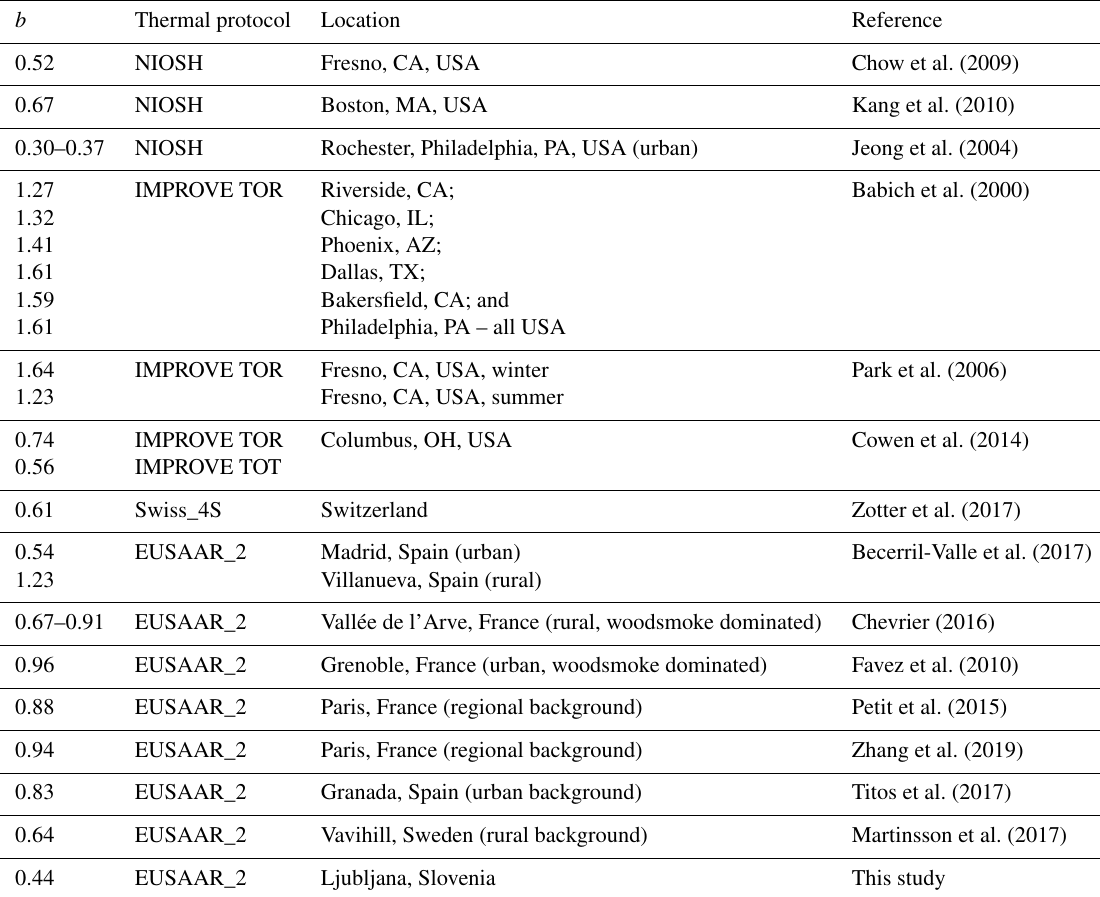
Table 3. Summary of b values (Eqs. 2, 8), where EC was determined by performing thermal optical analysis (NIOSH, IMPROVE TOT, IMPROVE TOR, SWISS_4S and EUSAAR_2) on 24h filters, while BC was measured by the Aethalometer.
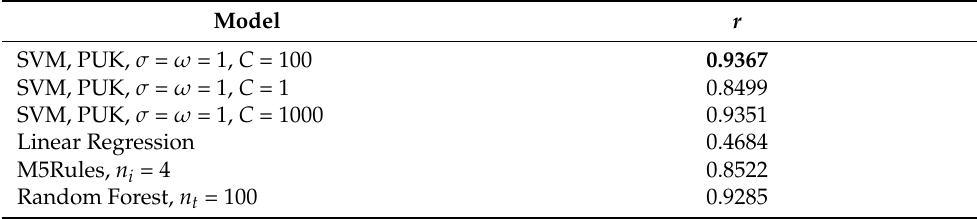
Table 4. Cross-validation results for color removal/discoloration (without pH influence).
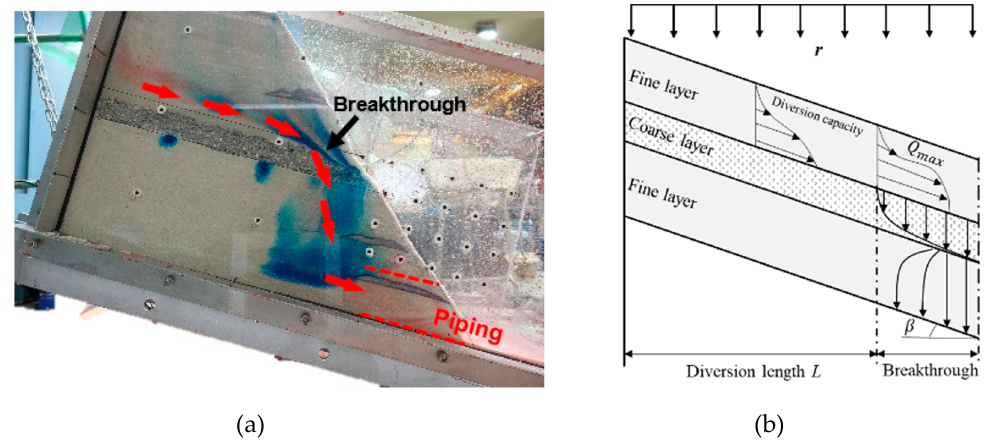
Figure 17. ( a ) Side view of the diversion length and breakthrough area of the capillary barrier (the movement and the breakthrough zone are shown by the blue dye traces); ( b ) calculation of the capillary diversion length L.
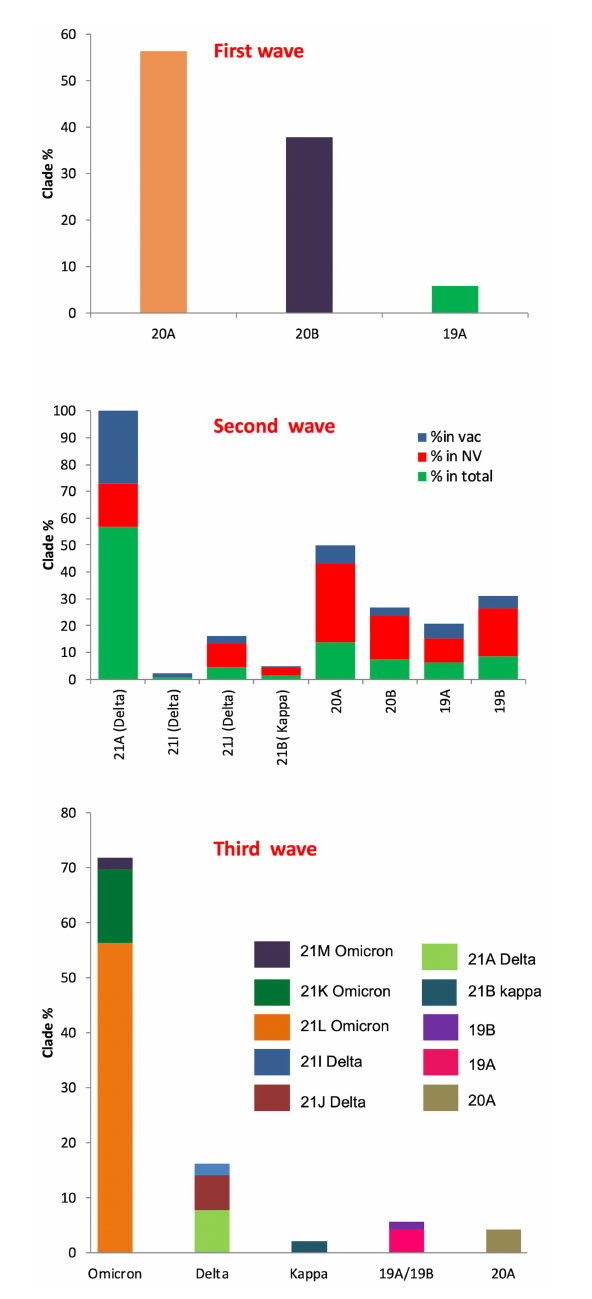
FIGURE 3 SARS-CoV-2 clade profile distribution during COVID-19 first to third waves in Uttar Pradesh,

================

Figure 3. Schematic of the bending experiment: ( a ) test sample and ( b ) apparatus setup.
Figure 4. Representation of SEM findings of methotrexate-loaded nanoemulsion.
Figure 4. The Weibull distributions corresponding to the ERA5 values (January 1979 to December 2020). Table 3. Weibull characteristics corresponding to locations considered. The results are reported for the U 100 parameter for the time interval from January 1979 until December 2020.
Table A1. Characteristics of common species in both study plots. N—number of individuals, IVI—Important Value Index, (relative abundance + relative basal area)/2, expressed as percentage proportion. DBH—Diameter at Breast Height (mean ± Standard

================

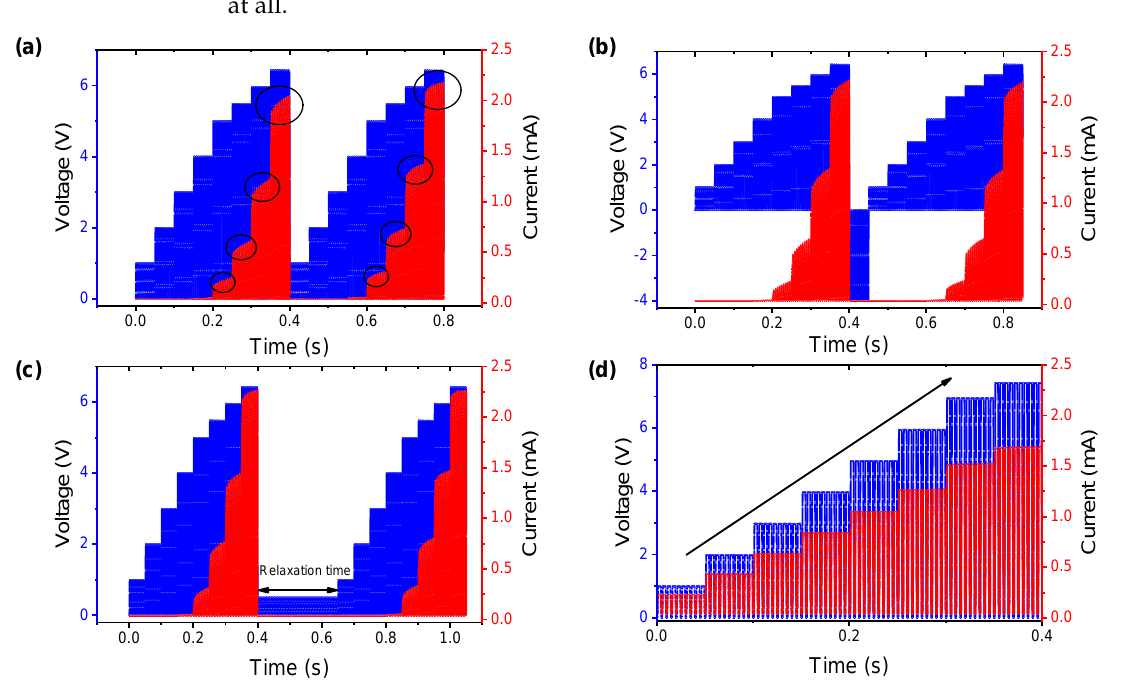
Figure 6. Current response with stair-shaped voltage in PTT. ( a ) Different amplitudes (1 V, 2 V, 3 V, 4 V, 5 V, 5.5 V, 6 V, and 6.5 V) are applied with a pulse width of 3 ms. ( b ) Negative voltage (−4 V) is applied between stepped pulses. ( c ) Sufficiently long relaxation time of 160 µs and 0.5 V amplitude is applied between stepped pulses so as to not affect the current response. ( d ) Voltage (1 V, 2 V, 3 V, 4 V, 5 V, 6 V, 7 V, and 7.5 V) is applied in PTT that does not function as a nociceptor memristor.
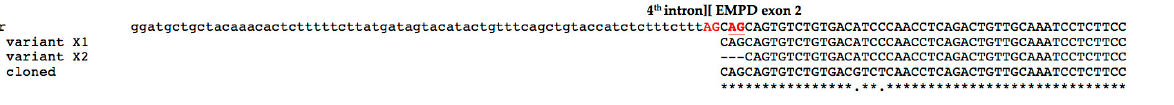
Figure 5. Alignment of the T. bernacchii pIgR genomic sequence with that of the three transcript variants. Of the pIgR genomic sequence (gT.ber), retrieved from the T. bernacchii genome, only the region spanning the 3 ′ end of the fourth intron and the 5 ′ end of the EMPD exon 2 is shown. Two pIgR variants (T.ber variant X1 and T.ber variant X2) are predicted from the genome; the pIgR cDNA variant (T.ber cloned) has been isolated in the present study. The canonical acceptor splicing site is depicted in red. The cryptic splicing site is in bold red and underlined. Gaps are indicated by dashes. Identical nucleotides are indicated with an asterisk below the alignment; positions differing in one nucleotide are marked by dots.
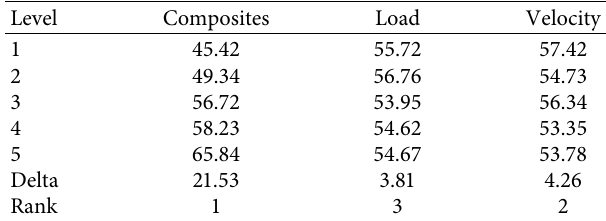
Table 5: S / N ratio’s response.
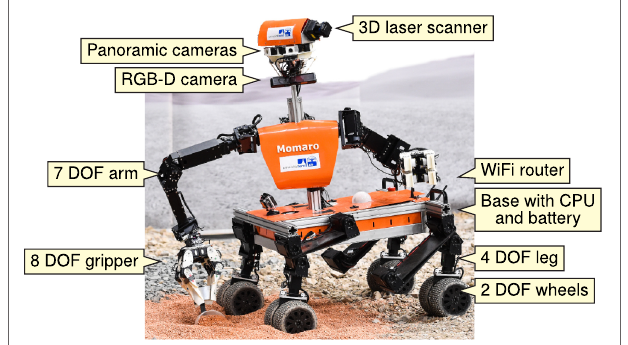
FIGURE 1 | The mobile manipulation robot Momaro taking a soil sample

================

▸ **Aim of the task**
Every line above from the line with "Figure 3. Schematic" to the line with "Figure 4. The" is wanted, ends included; write them out exactly and add no other line.

▸ **Solved problem**
Figure 3. Schematic of the bending experiment: ( a ) test sample and ( b ) apparatus setup.
Figure 4. Representation of SEM findings of methotrexate-loaded nanoemulsion.
Figure 4. The Weibull distributions corresponding to the ERA5 values (January 1979 to December 2020). Table 3. Weibull characteristics corresponding to locations considered. The results are reported for the U 100 parameter for the time interval from January 1979 until December 2020.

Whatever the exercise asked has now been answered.